I am so mad at myself for not reading this book back in June after I picked it up at BookExpo. Is that statement a good indicator of how I felt about this book? I hope it is, because this book was outstanding! I know I haven’t even really gotten into the review portion yet, but if you want to just jump down to the purchase links and get your copy of this right now, I won’t even mind. This book is so worth the read.
Nahri has never believed in magic. Certainly, she has power; on the streets of 18th century Cairo, she’s a con woman of unsurpassed talent. But she knows better than anyone that the trade she uses to get by—palm readings, zars, healings—are all tricks, sleights of hand, learned skills; a means to the delightful end of swindling Ottoman nobles.
But when Nahri accidentally summons an equally sly, darkly mysterious djinn warrior to her side during one of her cons, she’s forced to accept that the magical world she thought only existed in childhood stories is real. For the warrior tells her a new tale: across hot, windswept sands teeming with creatures of fire, and rivers where the mythical marid sleep; past ruins of once-magnificent human metropolises, and mountains where the circling hawks are not what they seem, lies Daevabad, the legendary city of brass–a city to which Nahri is irrevocably bound.
In that city, behind gilded brass walls laced with enchantments, behind the six gates of the six djinn tribes, old resentments are simmering. And when Nahri decides to enter this world, she learns that true power is fierce and brutal. That magic cannot shield her from the dangerous web of court politics. That even the cleverest of schemes can have deadly consequences.
After all, there is a reason they say be careful what you wish for…
Rating: ALL THE STARS! *ahem* 5 stars
This book is over 500 pages of awesome. I loved the descriptions, the setting, the magic, the politics, the mythology, the history, the culture…just the whole package all wrapped together is fantastic. It makes me so happy that this is the first book of a trilogy.
So, inside my ARC copy from BookExpo, it says that this book is as “thrilling, bewitching, and original as The Night Circus, The Wrath and the Dawn, An Ember in the Ashes, Uprooted, and The Queen of the Tearling.” Of those I have read all but the Tearling trilogy, and I agree with the assessment. I was swept away into this world, much in the way that I was with The Night Circus and The Wrath and the Dawn. I wanted to just keep reading and stay in the vivid and lush world that Chakraborty created with her expertly crafted phrases.

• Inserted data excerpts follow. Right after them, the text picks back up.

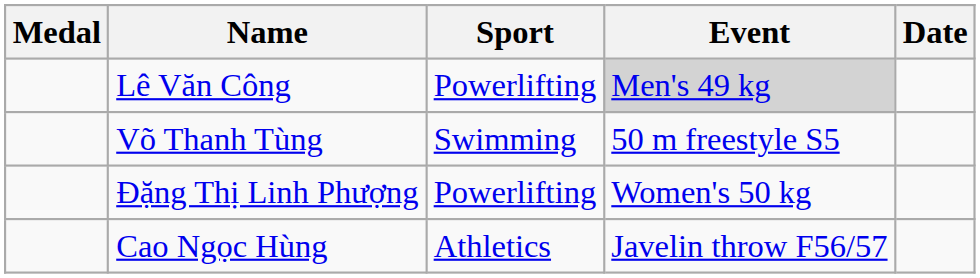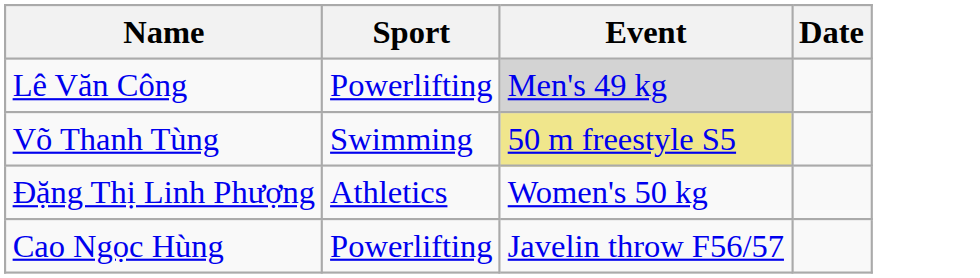- column: Medal
Võ Thanh Tùng | Event: no background -> khaki background
Đặng Thị Linh Phượng | Sport: Powerlifting -> Athletics
Cao Ngọc Hùng | Sport: Athletics -> Powerlifting
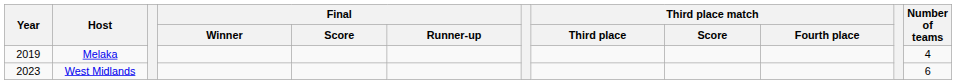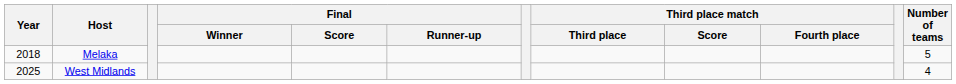Melaka | Year: 2019 -> 2018
Melaka | Number of teams: 4 -> 5
West Midlands | Year: 2023 -> 2025
West Midlands | Number of teams: 6 -> 4
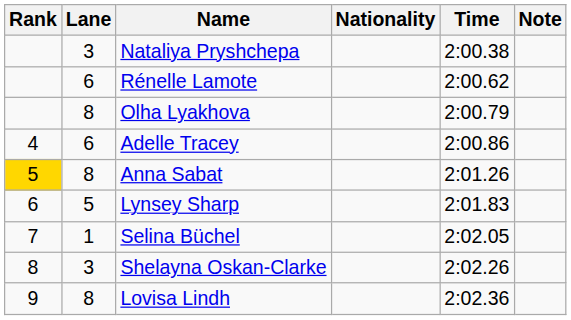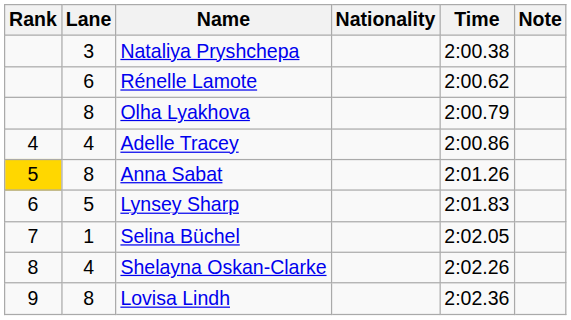Adelle Tracey | Lane: 6 -> 4
Shelayna Oskan-Clarke | Lane: 3 -> 4
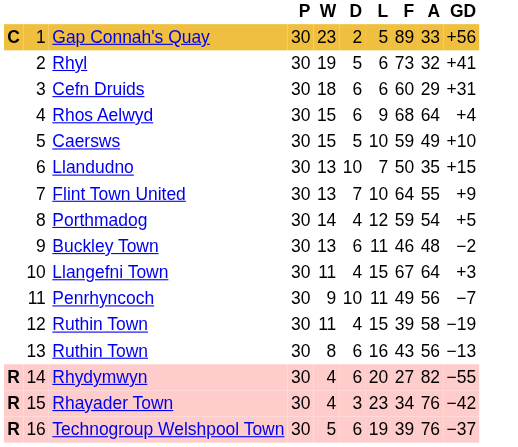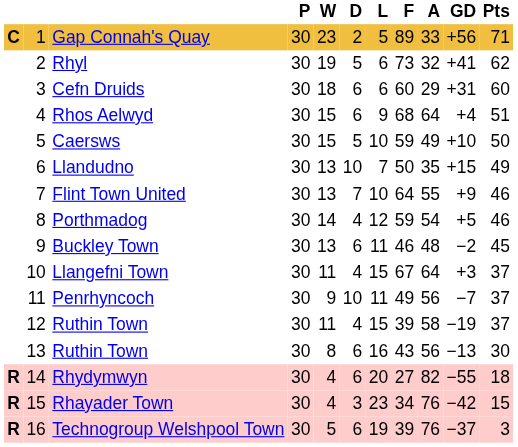+ column: Pts | 71 | 62 | 60 | 51 | 50 | 49 | 46 | 46 | 45 | 37 | 37 | 37 | 30 | 18 | 15 | 3
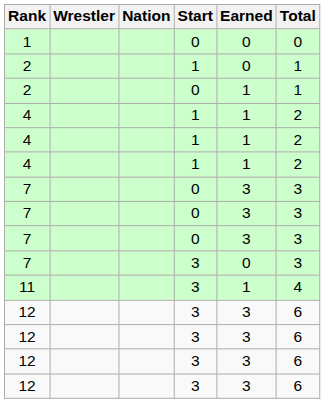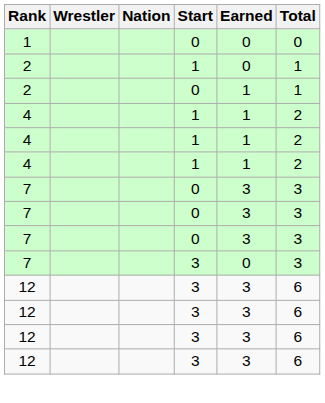- row: 11 | 3 | 1 | 4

Basically, if it wasn’t for the fact that I had just finished a 12 hour shift and desperately needed sleep, I probably would have stayed up all night reading this. But I did the rational adult option and went to sleep and then read more of the book over the next couple days. What was nice about that was that I felt like I was really absorbing and understanding what was happening, instead of just blankly reading the words, which is what most likely would have happened if I was reading while really tired.
All in all, I loved this book. I definitely recommend it. And…can I have the sequel already?!?